Remember Choices will treat the first record with matches exactly as a ‘Prompt’ above, but will remember the choice and automatically use it again when identical values are found for succeeding records. Match Empty Cells will search empty fields as part of the search criteria and require a match when set to True and disregard empty fields when set to False.

  1. Click Upload. While the upload is processing, each Table in the Affected Tables window keeps a tally of the number of records updated. The individual records that are updated are listed in the Messages window. The Upload can be paused at any time by clicking the Pause button on the status bar, or stopped by clicking the Pause button and then the Close button. Click the Upload button to start the upload process again. Any uploaded records can be discarded by clicking the Undo button on the Workspace.
  2. Once the upload is complete the data is still not committed to the database. Both Query and Simple Searches can be used to examine the uploaded data before committing it. Records opened in a form from the results window are only available to view and can not be edited. Records in the results window can not be saved as Record Sets. The following buttons will be enabled on the Uploader: View displays the uploaded records in a custom results page, indicating each table that is affected. These results can be printed, viewed in a form, or exported as an MS Excel file. Undo removes all uploaded data from the database. Close will open a dialog to
  3. Click the Save button to commit the uploaded records to the database.

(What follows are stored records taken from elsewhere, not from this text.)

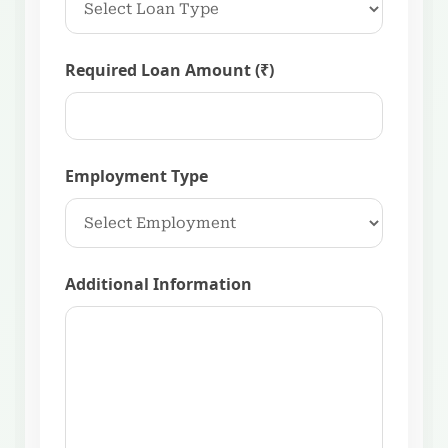
Required Loan Amount (₹)
Employment Type
Additional Information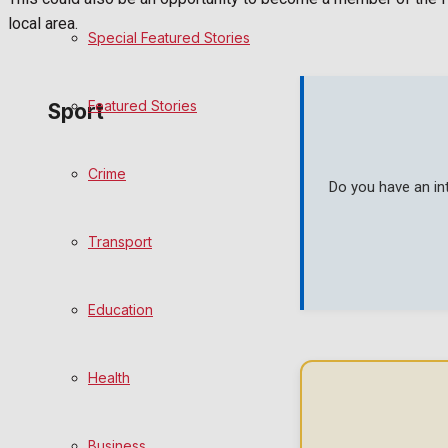
local area.
Special Featured Stories
Politics
Featured Stories
Sport
Crime
Frome FC
Do you have an in
Football
Transport
Rugby
Education
General Sport
Health
Cricket
Golf
Business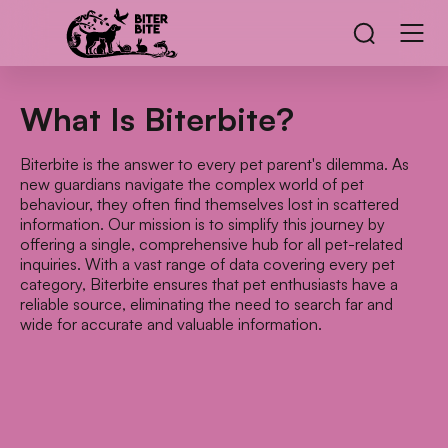
What Is Biterbite?
Biterbite is the answer to every pet parent's dilemma. As
new guardians navigate the complex world of pet
behaviour, they often find themselves lost in scattered
information. Our mission is to simplify this journey by
offering a single, comprehensive hub for all pet-related
inquiries. With a vast range of data covering every pet
category, Biterbite ensures that pet enthusiasts have a
reliable source, eliminating the need to search far and
wide for accurate and valuable information.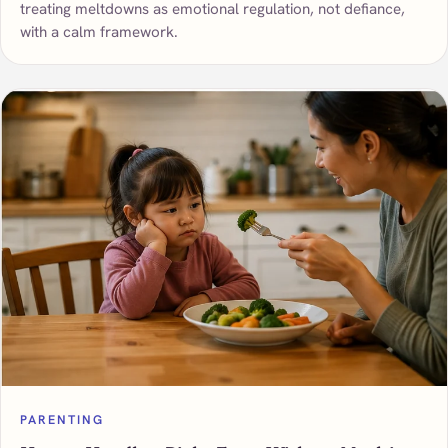
treating meltdowns as emotional regulation, not defiance,
with a calm framework.
PARENTING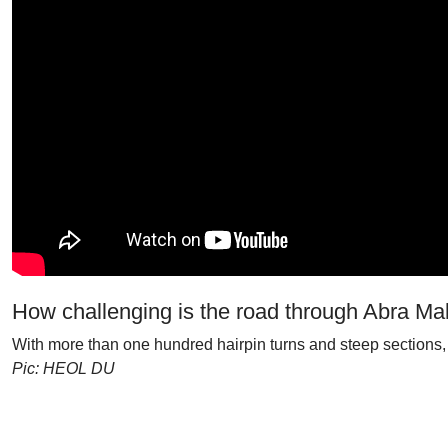
How challenging is the road through Abra M
With more than one hundred hairpin turns and steep sections, 
Pic: HEOL DU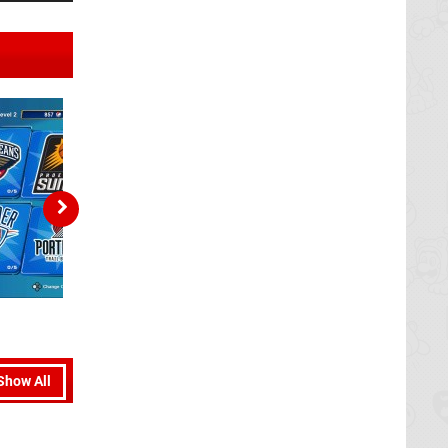
Show All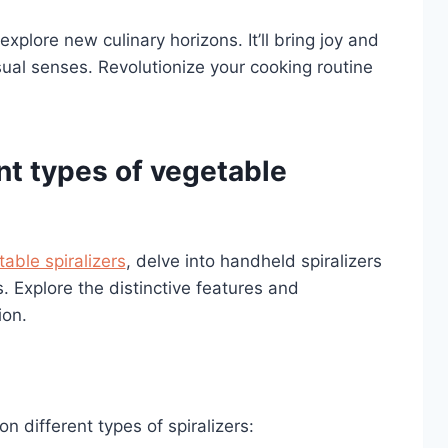
explore new culinary horizons. It’ll bring joy and
sual senses. Revolutionize your cooking routine
nt types of vegetable
able spiralizers
, delve into handheld spiralizers
. Explore the distinctive features and
ion.
n different types of spiralizers: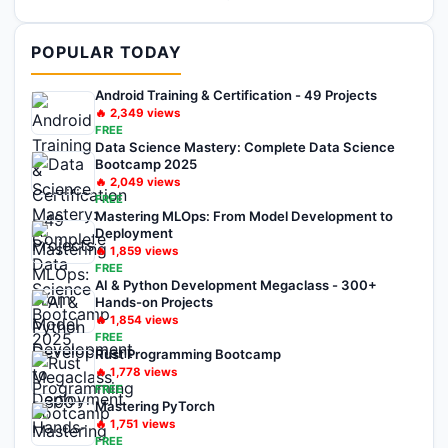
POPULAR TODAY
Android Training & Certification - 49 Projects
🔥
2,349
views
FREE
Data Science Mastery: Complete Data Science
Bootcamp 2025
🔥
2,049
views
FREE
Mastering MLOps: From Model Development to
Deployment
🔥
1,859
views
FREE
AI & Python Development Megaclass - 300+
Hands-on Projects
🔥
1,854
views
FREE
Rust Programming Bootcamp
🔥
1,778
views
FREE
Mastering PyTorch
🔥
1,751
views
FREE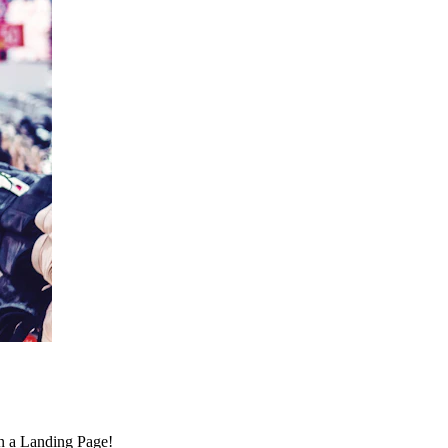
on a Landing Page!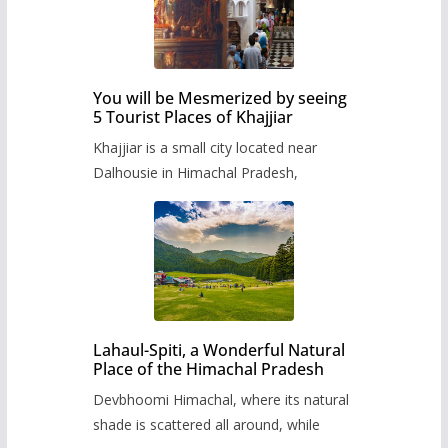
You will be Mesmerized by seeing
5 Tourist Places of Khajjiar
Khajjiar is a small city located near
Dalhousie in Himachal Pradesh,
Lahaul-Spiti, a Wonderful Natural
Place of the Himachal Pradesh
Devbhoomi Himachal, where its natural
shade is scattered all around, while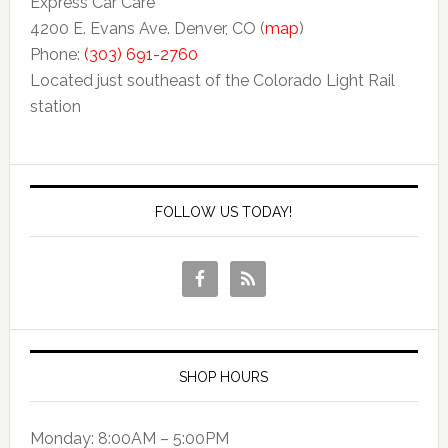
Express Car Care
4200 E. Evans Ave. Denver, CO (
map
)
Phone:
(303) 691-2760
Located just southeast of the Colorado Light Rail
station
FOLLOW US TODAY!
SHOP HOURS
Monday: 8:00AM – 5:00PM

Note: If a tree rank is included in an upload that has not been included in the Tree Definition, Specify will use the name of the file to label the undefined node.

Note: When latitude and longitude values are entered into the WorkBench, the original value is captured into a hidden field to assist with format conversions. When data is uploaded into Specify, data from these fields is copied into the Specify (Source) field and will display on the Locality form.

Suggestion:@SpecifyMembership This list needs commas to separate the table names

@SpecifyMembership: Links on this page do not work. The href information seems to have been lost upon import of the posting.

@mcruz Thank you for your feedback! The links have now been corrected & commas have been added between the table names.

I have always felt that the terminology is backwards in Workbench…

The first step, what is called “Import” and on the button text, is really an upload of the dataset.
And the final step, called “Upload” is in reality the import of the dataset into the relational tables.